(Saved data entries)
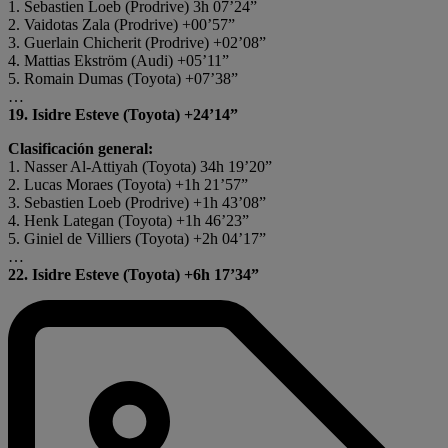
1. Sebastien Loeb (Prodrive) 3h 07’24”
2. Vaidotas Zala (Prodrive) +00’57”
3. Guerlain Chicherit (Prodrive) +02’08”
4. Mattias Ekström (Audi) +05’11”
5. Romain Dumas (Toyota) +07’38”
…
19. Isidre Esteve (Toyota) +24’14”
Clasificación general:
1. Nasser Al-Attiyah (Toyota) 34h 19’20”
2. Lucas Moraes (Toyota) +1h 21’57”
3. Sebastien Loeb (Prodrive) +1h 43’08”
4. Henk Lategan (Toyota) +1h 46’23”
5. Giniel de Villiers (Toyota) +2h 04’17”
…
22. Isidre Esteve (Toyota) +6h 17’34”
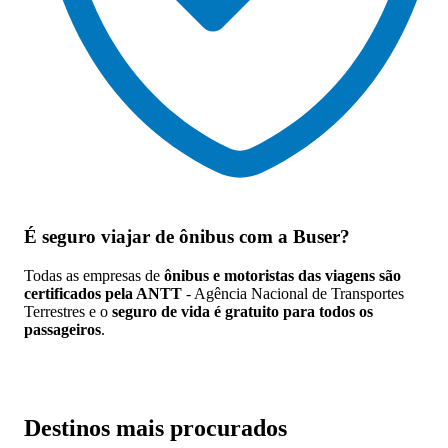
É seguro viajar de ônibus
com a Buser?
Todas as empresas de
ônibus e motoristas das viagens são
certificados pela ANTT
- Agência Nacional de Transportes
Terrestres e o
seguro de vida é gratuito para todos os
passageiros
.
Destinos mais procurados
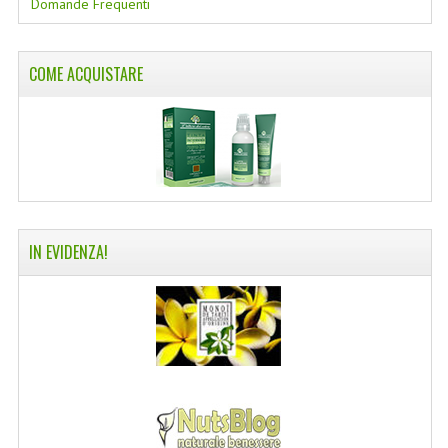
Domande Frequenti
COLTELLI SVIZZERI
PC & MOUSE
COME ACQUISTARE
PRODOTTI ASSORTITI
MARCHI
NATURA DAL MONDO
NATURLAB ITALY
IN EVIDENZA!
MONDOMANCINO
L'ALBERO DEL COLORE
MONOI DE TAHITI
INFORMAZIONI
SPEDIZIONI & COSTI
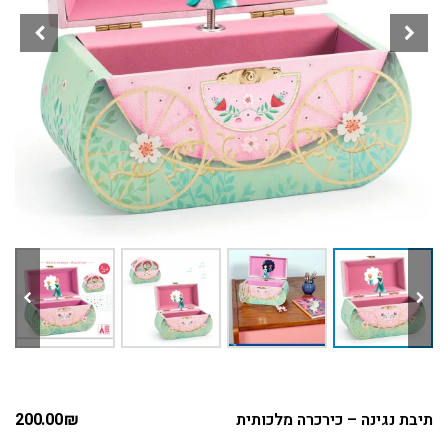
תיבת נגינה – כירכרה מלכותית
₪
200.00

» **Exercise instructions**:
Verbatim copy, images excluded: transcribe all the entries above.

» **Exercise answer**:
1. Sebastien Loeb (Prodrive) 3h 07’24”
2. Vaidotas Zala (Prodrive) +00’57”
3. Guerlain Chicherit (Prodrive) +02’08”
4. Mattias Ekström (Audi) +05’11”
5. Romain Dumas (Toyota) +07’38”
…
19. Isidre Esteve (Toyota) +24’14”
Clasificación general:
1. Nasser Al-Attiyah (Toyota) 34h 19’20”
2. Lucas Moraes (Toyota) +1h 21’57”
3. Sebastien Loeb (Prodrive) +1h 43’08”
4. Henk Lategan (Toyota) +1h 46’23”
5. Giniel de Villiers (Toyota) +2h 04’17”
…
22. Isidre Esteve (Toyota) +6h 17’34”
É seguro viajar de ônibus
com a Buser?
Todas as empresas de
ônibus e motoristas das viagens são
certificados pela ANTT
- Agência Nacional de Transportes
Terrestres e o
seguro de vida é gratuito para todos os
passageiros
.
Destinos mais procurados
Domande Frequenti
COLTELLI SVIZZERI
PC & MOUSE
COME ACQUISTARE
PRODOTTI ASSORTITI
MARCHI
NATURA DAL MONDO
NATURLAB ITALY
IN EVIDENZA!
MONDOMANCINO
L'ALBERO DEL COLORE
MONOI DE TAHITI
INFORMAZIONI
SPEDIZIONI & COSTI
תיבת נגינה – כירכרה מלכותית
₪
200.00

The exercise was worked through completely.